• _Problem description_: Below is some data. Retype exactly the lines starting at the one with "Primary tabs" and ending at the one with "Menelaah Dampak Burnout pada Perawat Rumah".

• _Supplied data_:
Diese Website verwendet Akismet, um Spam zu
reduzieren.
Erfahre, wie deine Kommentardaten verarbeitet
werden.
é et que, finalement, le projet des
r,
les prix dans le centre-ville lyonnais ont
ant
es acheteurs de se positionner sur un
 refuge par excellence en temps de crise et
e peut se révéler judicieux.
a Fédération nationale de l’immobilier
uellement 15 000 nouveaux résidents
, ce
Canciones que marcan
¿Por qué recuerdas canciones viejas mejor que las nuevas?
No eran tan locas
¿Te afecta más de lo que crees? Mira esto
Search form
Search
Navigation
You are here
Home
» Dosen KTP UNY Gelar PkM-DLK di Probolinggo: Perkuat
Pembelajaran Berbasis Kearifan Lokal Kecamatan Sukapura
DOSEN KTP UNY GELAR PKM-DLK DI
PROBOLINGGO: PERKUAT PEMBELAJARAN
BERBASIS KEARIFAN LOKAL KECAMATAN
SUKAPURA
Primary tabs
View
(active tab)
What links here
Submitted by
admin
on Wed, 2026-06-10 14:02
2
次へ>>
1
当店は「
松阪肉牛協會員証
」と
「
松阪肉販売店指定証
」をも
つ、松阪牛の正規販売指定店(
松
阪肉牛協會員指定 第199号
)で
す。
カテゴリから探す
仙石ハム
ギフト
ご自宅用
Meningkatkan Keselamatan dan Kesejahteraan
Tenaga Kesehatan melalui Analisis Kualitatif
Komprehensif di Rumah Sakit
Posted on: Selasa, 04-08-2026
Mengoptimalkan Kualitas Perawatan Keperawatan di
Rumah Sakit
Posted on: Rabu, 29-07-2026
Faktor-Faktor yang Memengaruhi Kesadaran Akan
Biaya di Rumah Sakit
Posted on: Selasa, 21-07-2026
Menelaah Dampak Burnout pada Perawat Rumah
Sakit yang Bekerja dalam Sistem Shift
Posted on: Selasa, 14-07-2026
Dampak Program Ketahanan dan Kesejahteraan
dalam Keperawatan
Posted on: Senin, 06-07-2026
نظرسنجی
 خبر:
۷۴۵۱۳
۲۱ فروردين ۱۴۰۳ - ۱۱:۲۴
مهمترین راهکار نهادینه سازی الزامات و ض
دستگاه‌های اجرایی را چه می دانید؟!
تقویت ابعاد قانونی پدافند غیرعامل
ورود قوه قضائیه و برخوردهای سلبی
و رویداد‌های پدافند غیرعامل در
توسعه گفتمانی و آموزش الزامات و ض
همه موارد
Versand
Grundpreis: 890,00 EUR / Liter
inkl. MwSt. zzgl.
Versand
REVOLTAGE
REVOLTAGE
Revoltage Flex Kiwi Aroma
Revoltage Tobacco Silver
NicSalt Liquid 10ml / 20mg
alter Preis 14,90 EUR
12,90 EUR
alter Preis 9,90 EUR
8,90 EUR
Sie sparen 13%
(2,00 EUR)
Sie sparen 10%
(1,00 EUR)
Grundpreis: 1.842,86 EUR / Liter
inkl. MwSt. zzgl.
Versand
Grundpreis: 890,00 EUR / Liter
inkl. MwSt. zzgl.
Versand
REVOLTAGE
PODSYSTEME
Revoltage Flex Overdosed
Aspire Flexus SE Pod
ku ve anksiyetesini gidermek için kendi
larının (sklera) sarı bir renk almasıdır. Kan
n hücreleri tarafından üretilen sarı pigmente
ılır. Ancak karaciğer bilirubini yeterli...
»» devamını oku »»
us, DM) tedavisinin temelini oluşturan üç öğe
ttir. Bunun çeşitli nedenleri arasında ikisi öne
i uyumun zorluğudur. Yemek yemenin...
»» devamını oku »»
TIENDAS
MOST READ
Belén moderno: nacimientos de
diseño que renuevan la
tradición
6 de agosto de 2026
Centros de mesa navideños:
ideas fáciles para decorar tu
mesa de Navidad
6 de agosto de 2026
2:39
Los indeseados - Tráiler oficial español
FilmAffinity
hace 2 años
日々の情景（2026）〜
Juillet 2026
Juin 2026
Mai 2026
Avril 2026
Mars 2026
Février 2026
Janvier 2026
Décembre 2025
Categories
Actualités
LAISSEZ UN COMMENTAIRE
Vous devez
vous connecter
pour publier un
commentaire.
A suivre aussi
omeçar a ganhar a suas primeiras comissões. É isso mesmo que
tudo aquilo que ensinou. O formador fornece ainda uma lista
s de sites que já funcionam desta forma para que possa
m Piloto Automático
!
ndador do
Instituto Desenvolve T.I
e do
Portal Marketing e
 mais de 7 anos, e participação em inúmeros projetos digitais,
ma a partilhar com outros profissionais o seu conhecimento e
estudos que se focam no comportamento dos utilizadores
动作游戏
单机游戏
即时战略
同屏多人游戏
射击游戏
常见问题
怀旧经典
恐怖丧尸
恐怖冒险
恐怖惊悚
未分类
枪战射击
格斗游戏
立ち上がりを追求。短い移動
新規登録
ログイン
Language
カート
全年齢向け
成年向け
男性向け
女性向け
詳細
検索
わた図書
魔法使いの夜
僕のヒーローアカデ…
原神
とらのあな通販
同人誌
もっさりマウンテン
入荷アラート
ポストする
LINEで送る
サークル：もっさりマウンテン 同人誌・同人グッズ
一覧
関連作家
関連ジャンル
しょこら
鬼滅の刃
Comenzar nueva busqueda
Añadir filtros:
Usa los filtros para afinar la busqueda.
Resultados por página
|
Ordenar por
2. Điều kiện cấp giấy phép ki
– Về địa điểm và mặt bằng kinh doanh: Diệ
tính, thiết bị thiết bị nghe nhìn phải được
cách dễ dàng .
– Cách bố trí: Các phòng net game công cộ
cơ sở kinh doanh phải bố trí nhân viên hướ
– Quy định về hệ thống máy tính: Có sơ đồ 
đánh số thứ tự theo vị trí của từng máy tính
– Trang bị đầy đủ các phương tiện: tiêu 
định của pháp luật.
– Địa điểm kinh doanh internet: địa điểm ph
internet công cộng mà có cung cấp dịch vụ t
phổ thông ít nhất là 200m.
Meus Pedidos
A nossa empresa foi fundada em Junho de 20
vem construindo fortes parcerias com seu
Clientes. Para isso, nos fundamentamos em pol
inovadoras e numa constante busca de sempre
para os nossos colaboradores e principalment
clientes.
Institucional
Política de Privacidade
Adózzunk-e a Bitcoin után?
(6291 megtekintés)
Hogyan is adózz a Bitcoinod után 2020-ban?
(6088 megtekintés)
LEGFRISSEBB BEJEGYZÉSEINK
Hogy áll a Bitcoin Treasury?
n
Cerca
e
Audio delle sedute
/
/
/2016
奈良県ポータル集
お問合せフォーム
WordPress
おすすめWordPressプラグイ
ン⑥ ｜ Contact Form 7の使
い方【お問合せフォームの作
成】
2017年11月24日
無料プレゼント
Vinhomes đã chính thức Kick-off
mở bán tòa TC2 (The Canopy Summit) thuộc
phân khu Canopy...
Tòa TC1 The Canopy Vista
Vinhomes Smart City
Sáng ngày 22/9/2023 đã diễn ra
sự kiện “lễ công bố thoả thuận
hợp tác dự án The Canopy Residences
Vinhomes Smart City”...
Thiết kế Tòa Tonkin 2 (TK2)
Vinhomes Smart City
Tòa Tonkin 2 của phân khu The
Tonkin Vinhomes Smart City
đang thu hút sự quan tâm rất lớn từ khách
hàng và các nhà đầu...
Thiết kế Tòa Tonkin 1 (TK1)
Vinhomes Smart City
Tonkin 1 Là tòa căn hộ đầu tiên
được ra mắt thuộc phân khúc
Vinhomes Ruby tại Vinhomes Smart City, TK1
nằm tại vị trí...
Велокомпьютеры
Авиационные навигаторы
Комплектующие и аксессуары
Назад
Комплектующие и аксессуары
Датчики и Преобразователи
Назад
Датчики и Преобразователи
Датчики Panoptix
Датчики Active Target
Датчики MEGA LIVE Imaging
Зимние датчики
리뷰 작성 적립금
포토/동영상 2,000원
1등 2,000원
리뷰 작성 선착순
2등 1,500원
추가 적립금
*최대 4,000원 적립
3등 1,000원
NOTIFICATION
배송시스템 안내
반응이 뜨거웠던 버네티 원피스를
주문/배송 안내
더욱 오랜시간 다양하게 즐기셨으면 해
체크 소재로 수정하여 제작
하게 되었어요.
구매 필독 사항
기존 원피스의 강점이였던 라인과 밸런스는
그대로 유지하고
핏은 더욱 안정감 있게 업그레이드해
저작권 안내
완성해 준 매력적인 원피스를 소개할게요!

• _Task response_:
Primary tabs
View
(active tab)
What links here
Submitted by
admin
on Wed, 2026-06-10 14:02
2
次へ>>
1
当店は「
松阪肉牛協會員証
」と
「
松阪肉販売店指定証
」をも
つ、松阪牛の正規販売指定店(
松
阪肉牛協會員指定 第199号
)で
す。
カテゴリから探す
仙石ハム
ギフト
ご自宅用
Meningkatkan Keselamatan dan Kesejahteraan
Tenaga Kesehatan melalui Analisis Kualitatif
Komprehensif di Rumah Sakit
Posted on: Selasa, 04-08-2026
Mengoptimalkan Kualitas Perawatan Keperawatan di
Rumah Sakit
Posted on: Rabu, 29-07-2026
Faktor-Faktor yang Memengaruhi Kesadaran Akan
Biaya di Rumah Sakit
Posted on: Selasa, 21-07-2026
Menelaah Dampak Burnout pada Perawat Rumah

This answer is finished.